Saved entries:
------------------------------------------------------------

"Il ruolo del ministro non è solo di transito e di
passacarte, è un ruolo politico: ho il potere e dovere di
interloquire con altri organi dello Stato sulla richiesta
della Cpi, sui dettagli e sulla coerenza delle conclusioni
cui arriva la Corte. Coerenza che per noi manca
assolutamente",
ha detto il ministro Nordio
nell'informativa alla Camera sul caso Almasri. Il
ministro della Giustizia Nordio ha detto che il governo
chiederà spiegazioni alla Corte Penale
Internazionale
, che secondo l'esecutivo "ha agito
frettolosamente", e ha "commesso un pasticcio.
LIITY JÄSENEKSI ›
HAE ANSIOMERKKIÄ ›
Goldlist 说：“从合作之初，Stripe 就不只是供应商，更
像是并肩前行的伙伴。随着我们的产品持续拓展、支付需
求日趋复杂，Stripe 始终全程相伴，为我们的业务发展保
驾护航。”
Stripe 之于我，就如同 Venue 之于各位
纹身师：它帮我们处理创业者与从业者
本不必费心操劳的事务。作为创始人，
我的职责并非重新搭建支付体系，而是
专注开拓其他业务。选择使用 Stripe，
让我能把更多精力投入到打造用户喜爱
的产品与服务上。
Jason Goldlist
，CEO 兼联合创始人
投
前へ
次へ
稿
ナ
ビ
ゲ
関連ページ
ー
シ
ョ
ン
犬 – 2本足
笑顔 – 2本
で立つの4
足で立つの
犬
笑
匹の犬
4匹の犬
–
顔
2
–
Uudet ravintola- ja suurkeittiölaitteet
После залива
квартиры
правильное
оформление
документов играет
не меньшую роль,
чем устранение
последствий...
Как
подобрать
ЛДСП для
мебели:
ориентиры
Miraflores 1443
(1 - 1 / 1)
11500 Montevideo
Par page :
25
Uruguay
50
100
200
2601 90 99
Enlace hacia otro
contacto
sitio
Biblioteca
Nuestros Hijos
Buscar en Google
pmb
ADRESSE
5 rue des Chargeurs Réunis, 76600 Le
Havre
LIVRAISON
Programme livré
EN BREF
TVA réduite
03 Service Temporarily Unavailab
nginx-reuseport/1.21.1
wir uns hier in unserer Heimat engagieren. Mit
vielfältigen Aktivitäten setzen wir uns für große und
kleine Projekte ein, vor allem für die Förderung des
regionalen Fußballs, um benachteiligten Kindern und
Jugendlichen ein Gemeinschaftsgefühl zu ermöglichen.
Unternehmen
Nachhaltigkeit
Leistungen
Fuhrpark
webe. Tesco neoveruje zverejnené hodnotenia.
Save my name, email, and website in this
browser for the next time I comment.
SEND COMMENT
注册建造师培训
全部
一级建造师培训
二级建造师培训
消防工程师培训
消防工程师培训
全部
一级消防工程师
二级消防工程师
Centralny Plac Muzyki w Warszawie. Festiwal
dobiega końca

------------------------------------------------------------

### Exercise details
Set down, exactly as written, each line of the data from its opening line through the one containing "Uudet ravintola- ja suurkeittiölaitteet". Output nothing more.

### Solution
"Il ruolo del ministro non è solo di transito e di
passacarte, è un ruolo politico: ho il potere e dovere di
interloquire con altri organi dello Stato sulla richiesta
della Cpi, sui dettagli e sulla coerenza delle conclusioni
cui arriva la Corte. Coerenza che per noi manca
assolutamente",
ha detto il ministro Nordio
nell'informativa alla Camera sul caso Almasri. Il
ministro della Giustizia Nordio ha detto che il governo
chiederà spiegazioni alla Corte Penale
Internazionale
, che secondo l'esecutivo "ha agito
frettolosamente", e ha "commesso un pasticcio.
LIITY JÄSENEKSI ›
HAE ANSIOMERKKIÄ ›
Goldlist 说：“从合作之初，Stripe 就不只是供应商，更
像是并肩前行的伙伴。随着我们的产品持续拓展、支付需
求日趋复杂，Stripe 始终全程相伴，为我们的业务发展保
驾护航。”
Stripe 之于我，就如同 Venue 之于各位
纹身师：它帮我们处理创业者与从业者
本不必费心操劳的事务。作为创始人，
我的职责并非重新搭建支付体系，而是
专注开拓其他业务。选择使用 Stripe，
让我能把更多精力投入到打造用户喜爱
的产品与服务上。
Jason Goldlist
，CEO 兼联合创始人
投
前へ
次へ
稿
ナ
ビ
ゲ
関連ページ
ー
シ
ョ
ン
犬 – 2本足
笑顔 – 2本
で立つの4
足で立つの
犬
笑
匹の犬
4匹の犬
–
顔
2
–
Uudet ravintola- ja suurkeittiölaitteet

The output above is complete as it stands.